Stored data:
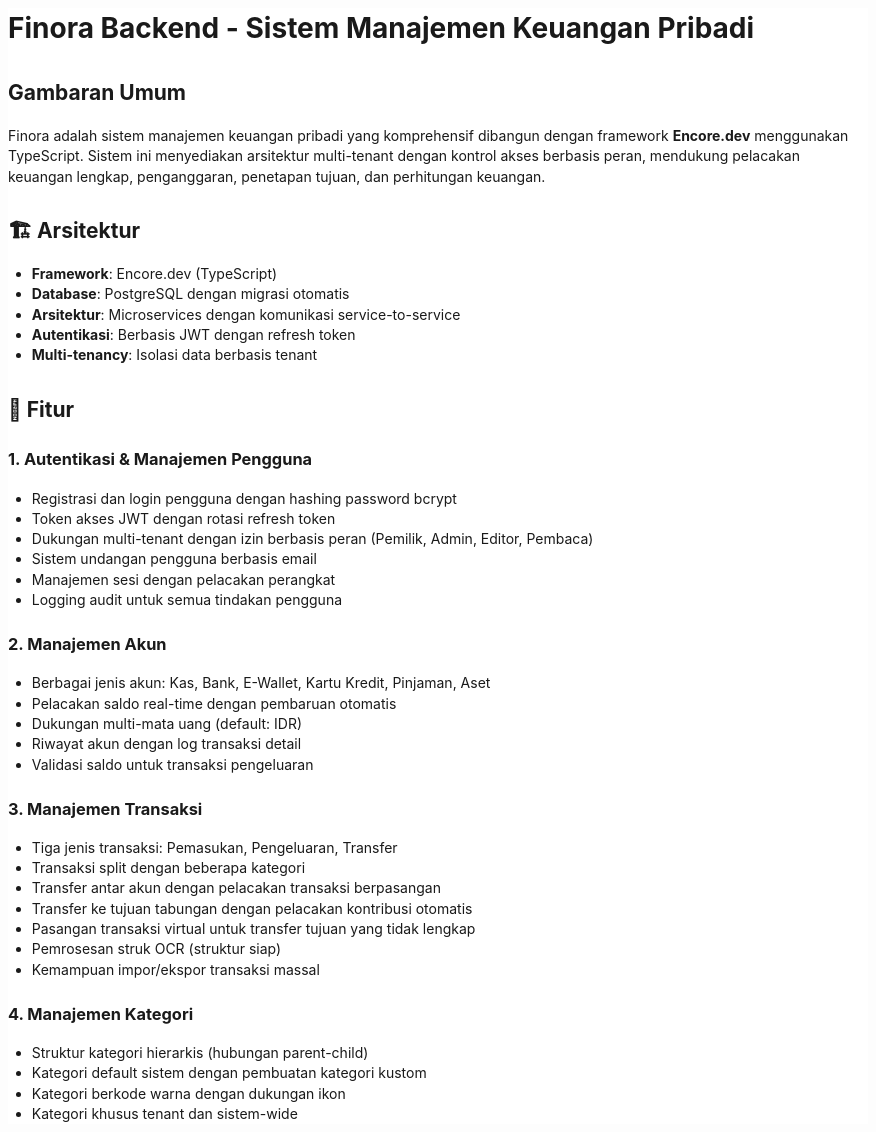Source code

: # Finora Backend - Sistem Manajemen Keuangan Pribadi

## Gambaran Umum
Finora adalah sistem manajemen keuangan pribadi yang komprehensif dibangun dengan framework **Encore.dev** menggunakan TypeScript. Sistem ini menyediakan arsitektur multi-tenant dengan kontrol akses berbasis peran, mendukung pelacakan keuangan lengkap, penganggaran, penetapan tujuan, dan perhitungan keuangan.

## 🏗️ Arsitektur
- **Framework**: Encore.dev (TypeScript)
- **Database**: PostgreSQL dengan migrasi otomatis
- **Arsitektur**: Microservices dengan komunikasi service-to-service
- **Autentikasi**: Berbasis JWT dengan refresh token
- **Multi-tenancy**: Isolasi data berbasis tenant

## 🚀 Fitur

### 1. **Autentikasi & Manajemen Pengguna**
- Registrasi dan login pengguna dengan hashing password bcrypt
- Token akses JWT dengan rotasi refresh token
- Dukungan multi-tenant dengan izin berbasis peran (Pemilik, Admin, Editor, Pembaca)
- Sistem undangan pengguna berbasis email
- Manajemen sesi dengan pelacakan perangkat
- Logging audit untuk semua tindakan pengguna

### 2. **Manajemen Akun**
- Berbagai jenis akun: Kas, Bank, E-Wallet, Kartu Kredit, Pinjaman, Aset
- Pelacakan saldo real-time dengan pembaruan otomatis
- Dukungan multi-mata uang (default: IDR)
- Riwayat akun dengan log transaksi detail
- Validasi saldo untuk transaksi pengeluaran

### 3. **Manajemen Transaksi**
- Tiga jenis transaksi: Pemasukan, Pengeluaran, Transfer
- Transaksi split dengan beberapa kategori
- Transfer antar akun dengan pelacakan transaksi berpasangan
- Transfer ke tujuan tabungan dengan pelacakan kontribusi otomatis
- Pasangan transaksi virtual untuk transfer tujuan yang tidak lengkap
- Pemrosesan struk OCR (struktur siap)
- Kemampuan impor/ekspor transaksi massal

### 4. **Manajemen Kategori**
- Struktur kategori hierarkis (hubungan parent-child)
- Kategori default sistem dengan pembuatan kategori kustom
- Kategori berkode warna dengan dukungan ikon
- Kategori khusus tenant dan sistem-wide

:: Task item ::
Can you rewrite the stretch from the line containing "## Gambaran Umum" through the line containing "Finora adalah sistem" so that "komprehensif" becomes "menyeluruh" and nothing else changes?

:: Task result ::
## Gambaran Umum
Finora adalah sistem manajemen keuangan pribadi yang menyeluruh dibangun dengan framework **Encore.dev** menggunakan TypeScript. Sistem ini menyediakan arsitektur multi-tenant dengan kontrol akses berbasis peran, mendukung pelacakan keuangan lengkap, penganggaran, penetapan tujuan, dan perhitungan keuangan.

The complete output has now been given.